Please repeat the items from the line with "State which way" to the line with "Answer: toward the", copying them word for word and including both of those lines.

Entries supplied Block Start

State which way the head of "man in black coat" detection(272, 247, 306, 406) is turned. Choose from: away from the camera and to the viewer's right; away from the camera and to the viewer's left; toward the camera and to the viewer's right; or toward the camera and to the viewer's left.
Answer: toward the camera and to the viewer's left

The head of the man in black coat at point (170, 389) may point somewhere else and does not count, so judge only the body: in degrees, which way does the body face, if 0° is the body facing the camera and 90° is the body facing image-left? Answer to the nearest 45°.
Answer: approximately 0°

Entries supplied Block End
Entries supplied Block Start

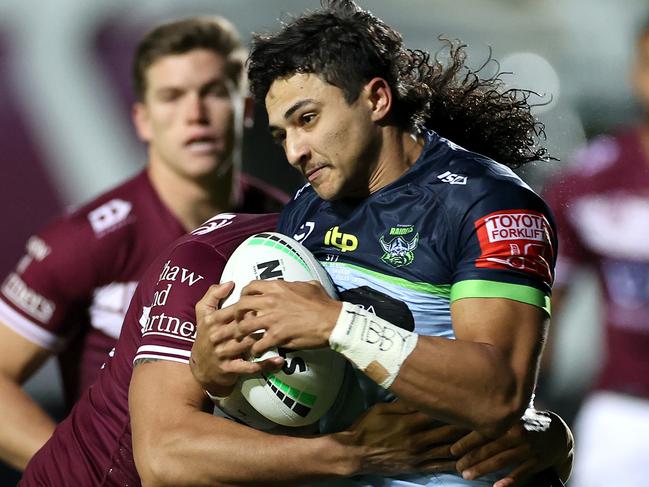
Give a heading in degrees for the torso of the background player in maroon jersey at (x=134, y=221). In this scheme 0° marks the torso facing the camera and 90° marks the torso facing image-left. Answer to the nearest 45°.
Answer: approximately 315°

Entries supplied Block End
Entries supplied Block Start

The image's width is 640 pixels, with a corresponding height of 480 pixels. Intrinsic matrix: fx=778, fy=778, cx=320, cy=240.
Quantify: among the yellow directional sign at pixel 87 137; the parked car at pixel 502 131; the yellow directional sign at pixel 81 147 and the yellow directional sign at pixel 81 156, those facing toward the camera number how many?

Entries supplied Block End

## Solution for this task:
State which way the head of "man in black coat" detection(272, 247, 306, 406) is turned. Choose from: away from the camera and to the viewer's right; away from the camera and to the viewer's left; toward the camera and to the viewer's right; or toward the camera and to the viewer's left.
Answer: toward the camera and to the viewer's left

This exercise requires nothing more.